For those of us who love a good story, especially one of which we loyalists are a part, join me in reliving Part III of this story first printed in the Loyalist Trails magazine that lands in my InBox every Sunday. Thanks, Loyalist Trails and UELAC! 

 

The “Very Clever” Loyalist Wife: Part Three

Reprinted with the permission of author and copyright holder Stephen Davidson UE

At 46 years of age, Margaret Jefferson Hutchinson was a widow and a refugee. Her husband and three of their sons had died during the course of the American Revolution. Nine years after emigrating from Yorkshire, England to New Jersey, Margaret and her three surviving children were among the thousands of loyalists who fled the United States to seek sanctuary in Nova Scotia.
After arriving in Annapolis Royal in October of 1783, the four Hutchinsons made their home in nearby Cornwallis. It was here that the family began to attend St. John Anglican Church and it was here that Margaret met the newly arrived pastor, the Rev. John Wiswell.
Born in Boston, Wiswell had been sent to Cornwallis to succeed the Rev. Jacob Bailey, the Church of England missionary who became the clergyman for the Anglicans of Annapolis Royal. The 52 year-old Wiswell had only been in Cornwallis since August of 1783, arriving just two months ahead of Margaret and her children.
Accepting the position in Cornwallis would prove to be a turning point in the life of John Wiswell.
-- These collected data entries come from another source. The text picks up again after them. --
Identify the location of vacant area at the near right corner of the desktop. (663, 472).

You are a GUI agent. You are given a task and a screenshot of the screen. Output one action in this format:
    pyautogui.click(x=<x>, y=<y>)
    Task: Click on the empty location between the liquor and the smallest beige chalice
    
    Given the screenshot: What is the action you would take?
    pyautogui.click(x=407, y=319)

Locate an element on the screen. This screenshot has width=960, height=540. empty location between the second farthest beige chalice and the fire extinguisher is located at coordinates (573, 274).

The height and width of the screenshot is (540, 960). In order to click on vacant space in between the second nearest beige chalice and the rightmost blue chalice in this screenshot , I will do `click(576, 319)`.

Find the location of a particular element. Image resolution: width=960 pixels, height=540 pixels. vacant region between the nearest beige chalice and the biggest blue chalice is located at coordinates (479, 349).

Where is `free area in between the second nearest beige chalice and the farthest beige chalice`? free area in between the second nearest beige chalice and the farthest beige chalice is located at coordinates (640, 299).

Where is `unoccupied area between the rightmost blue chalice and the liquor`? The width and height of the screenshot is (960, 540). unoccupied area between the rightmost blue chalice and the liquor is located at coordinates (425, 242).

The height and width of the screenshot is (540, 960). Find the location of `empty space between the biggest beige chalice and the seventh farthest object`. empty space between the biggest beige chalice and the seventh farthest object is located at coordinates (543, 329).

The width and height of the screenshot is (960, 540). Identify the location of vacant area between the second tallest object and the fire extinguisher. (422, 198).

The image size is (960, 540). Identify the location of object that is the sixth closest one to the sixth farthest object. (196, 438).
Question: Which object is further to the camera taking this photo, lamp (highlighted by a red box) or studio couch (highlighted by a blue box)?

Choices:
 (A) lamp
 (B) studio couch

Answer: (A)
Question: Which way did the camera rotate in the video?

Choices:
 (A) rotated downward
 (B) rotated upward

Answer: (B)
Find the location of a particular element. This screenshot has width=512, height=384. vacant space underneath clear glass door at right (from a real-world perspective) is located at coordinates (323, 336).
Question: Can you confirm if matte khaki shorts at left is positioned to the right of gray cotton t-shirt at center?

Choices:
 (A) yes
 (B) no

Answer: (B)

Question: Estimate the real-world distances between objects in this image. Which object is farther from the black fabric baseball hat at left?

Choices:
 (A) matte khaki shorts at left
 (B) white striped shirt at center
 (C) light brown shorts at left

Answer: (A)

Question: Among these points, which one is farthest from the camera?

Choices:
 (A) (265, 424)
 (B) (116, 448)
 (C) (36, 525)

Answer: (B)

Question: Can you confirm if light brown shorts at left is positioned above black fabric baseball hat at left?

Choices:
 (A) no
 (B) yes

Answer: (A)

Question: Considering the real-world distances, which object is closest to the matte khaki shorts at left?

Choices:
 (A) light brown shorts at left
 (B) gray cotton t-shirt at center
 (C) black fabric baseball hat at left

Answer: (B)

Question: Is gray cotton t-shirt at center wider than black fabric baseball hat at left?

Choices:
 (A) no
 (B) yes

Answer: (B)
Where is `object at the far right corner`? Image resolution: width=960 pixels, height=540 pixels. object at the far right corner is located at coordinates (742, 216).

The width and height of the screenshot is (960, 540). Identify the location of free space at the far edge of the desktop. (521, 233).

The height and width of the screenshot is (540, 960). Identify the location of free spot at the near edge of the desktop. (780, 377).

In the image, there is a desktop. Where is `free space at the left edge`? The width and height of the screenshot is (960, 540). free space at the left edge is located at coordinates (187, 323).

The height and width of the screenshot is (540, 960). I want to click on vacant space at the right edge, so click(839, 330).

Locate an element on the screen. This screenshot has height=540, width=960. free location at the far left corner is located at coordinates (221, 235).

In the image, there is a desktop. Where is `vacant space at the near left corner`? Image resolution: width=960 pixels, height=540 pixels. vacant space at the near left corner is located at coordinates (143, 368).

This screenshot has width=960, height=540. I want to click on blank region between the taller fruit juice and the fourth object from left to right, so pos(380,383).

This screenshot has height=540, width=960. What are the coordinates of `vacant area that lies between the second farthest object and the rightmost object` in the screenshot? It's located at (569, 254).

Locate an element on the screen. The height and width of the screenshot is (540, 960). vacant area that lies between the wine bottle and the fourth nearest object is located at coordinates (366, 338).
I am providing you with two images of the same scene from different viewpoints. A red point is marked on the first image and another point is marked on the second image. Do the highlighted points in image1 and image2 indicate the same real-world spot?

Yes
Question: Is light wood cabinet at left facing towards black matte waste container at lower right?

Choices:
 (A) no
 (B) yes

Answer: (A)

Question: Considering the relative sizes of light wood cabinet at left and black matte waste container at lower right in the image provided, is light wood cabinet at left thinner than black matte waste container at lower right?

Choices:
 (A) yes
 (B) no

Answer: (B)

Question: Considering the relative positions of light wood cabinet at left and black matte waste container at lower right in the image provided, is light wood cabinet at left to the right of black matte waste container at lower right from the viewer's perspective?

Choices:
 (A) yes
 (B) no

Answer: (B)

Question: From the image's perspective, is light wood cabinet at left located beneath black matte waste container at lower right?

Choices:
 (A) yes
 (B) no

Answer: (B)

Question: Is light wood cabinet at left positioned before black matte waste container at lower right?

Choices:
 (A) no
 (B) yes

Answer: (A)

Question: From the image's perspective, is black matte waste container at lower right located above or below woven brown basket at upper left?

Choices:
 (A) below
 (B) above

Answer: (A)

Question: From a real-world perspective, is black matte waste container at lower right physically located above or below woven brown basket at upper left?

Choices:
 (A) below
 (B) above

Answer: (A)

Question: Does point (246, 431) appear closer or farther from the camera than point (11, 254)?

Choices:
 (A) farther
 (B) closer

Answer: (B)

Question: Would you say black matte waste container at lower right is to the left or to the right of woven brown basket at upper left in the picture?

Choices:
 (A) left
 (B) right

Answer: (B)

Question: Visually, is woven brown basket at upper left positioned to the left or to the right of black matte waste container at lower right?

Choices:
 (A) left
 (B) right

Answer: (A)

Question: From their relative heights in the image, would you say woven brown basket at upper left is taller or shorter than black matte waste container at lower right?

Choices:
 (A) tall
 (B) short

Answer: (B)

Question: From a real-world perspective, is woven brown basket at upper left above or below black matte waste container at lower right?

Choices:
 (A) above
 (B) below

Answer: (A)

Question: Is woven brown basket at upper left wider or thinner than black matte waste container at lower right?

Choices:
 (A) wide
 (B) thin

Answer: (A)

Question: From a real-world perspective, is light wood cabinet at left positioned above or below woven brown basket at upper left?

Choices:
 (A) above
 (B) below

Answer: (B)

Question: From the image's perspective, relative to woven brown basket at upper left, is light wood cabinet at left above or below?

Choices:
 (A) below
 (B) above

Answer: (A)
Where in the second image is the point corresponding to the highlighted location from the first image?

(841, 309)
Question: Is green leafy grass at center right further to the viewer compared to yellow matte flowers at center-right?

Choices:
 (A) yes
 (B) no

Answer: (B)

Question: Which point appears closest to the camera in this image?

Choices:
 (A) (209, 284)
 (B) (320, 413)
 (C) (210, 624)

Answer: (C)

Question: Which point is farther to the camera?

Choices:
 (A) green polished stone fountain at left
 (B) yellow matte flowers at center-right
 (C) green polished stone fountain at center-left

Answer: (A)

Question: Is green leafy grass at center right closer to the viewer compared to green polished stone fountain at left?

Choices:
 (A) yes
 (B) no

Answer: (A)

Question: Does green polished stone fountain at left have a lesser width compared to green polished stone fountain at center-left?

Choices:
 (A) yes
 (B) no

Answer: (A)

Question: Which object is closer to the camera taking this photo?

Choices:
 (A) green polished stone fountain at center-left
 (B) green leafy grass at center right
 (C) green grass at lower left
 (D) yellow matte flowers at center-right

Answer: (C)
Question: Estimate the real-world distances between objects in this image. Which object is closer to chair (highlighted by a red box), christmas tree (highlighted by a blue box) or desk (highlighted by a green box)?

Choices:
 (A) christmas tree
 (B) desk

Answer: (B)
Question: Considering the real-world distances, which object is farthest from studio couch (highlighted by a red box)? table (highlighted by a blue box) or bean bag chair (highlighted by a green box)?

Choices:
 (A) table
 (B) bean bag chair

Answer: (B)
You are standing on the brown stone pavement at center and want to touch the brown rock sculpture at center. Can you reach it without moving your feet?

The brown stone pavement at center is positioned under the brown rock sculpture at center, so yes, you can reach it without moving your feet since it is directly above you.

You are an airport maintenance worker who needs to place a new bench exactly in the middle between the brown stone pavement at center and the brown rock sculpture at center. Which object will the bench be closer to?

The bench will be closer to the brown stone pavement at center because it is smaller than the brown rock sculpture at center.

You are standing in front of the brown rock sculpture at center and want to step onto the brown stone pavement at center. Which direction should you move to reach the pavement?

The Anglican minister, a father of two sons, had been a widower for the past eight years. A man who had known better times and circumstances, Wiswell was now all alone in a refugee settlement in the wilds of Nova Scotia.
No one thought to record what drew Margaret Hutchinson and John Wiswell to one another. Was it the common experience of losing a spouse? Suffering as a loyalist refugee? Or was it the very practical need to provide a stable home for children traumatized by war? Whatever their reasons, Margaret and John were married less than five months after their first meeting. The Rev. Jacob Bailey, the man who had preceded Wiswell in serving the Anglicans of Cornwallis, married the couple on Monday, February 23rd.
It is Bailey who described Margaret as “very clever” and “sensible and . . . prudent in the management of family affairs…” — a woman with “the gleanings of a very ample estate“. The new Mrs. Wiswell brought a “dowry” to her marriage. She had the monies from the sale of a house in New York and the promised inheritance of her late husband’s personal estate.
In July of 1786, Margaret sought compensation for John Hutchinson’s wartime losses when the Royal Commission on the Losses and Services of American Loyalists (RCLSAL) convened in Halifax. In addition to the personal testimony of Thomas Millidge, New Jersey’s former surveyor general, Margaret had “certificates” verifying her late husband’s loyalty from Brook Watson the former British commissary general in New York City, General Courtlandt Skinner of the New Jersey Volunteers, Chief Justice William Smith of New York and David Ogden, a loyalist judge of New Jersey’s supreme court.
    Francis Hutchinson, now a young man of twenty-two, also testified on his mother’s behalf. What is puzzling about both the testimonies of Margaret and Francis is that they each only referred to the death of two Hutchinson brothers where other documents speak of the wartime deaths of three brothers: William, Major and Ralph. Why would Margaret and Francis fail to mention all three?
The RCLSAL commissioner did not immediately make a decision on Margaret’s appeal as he needed to see John Hutchinson’s will. Over a year later, when the compensation board met in Montreal, the RCLSAL finally obtained the loyalist’s will from his New York City lawyer and made its decision to compensate the loyalist widow.
With the completion of the last bit of unfinished business from the American Revolution, Margaret Wiswell could now focus on her new role as the wife of an Anglican minister and watch her children as they became contributing members of Nova Scotia society.
On December 9, 1789, Margaret attended the wedding of her only surviving son, Francis, and Bathsheba Ruggles. Like the groom, the bride was also the child of a loyalist– and the granddaughter of General Timothy Ruggles, one of Massachusetts’ most noteworthy loyalists. Over the next ten years the young Hutchinson couple would have six children. Bathsheba died in February of 1800. A year later Francis married a widow named Fanny Lowden Nixon. In 1815, Francis died in a drowning accident — the same cause of death as his father John and brother Major more than 35 years earlier.
Margaret Hutchinson, just 19 years old when her family sailed for Nova Scotia, married James Allison on November 8, 1792. The couple would have eight children over the next 19 years.
    Ann Hutchinson, Margaret’s youngest daughter, married Henry Burbidge in February of 1798 when she was 26. It is not known if this couple had children. Ann died sometime before 1831.
What is amazing to consider is that despite the difficult times she had endured as the wife of a loyalist, Margaret Hutchinson Wiswell lived to see all of her grandchildren. Sadly, she also attended the funerals of all of her children as well as her second husband, John Wiswell. The “very clever” loyalist wife took her last breath on Friday, August 6, 1830 in the refugee settlement that had been her home for the last forty-seven years. Margaret Jefferson Hutchinson Wiswell died at the age of 93.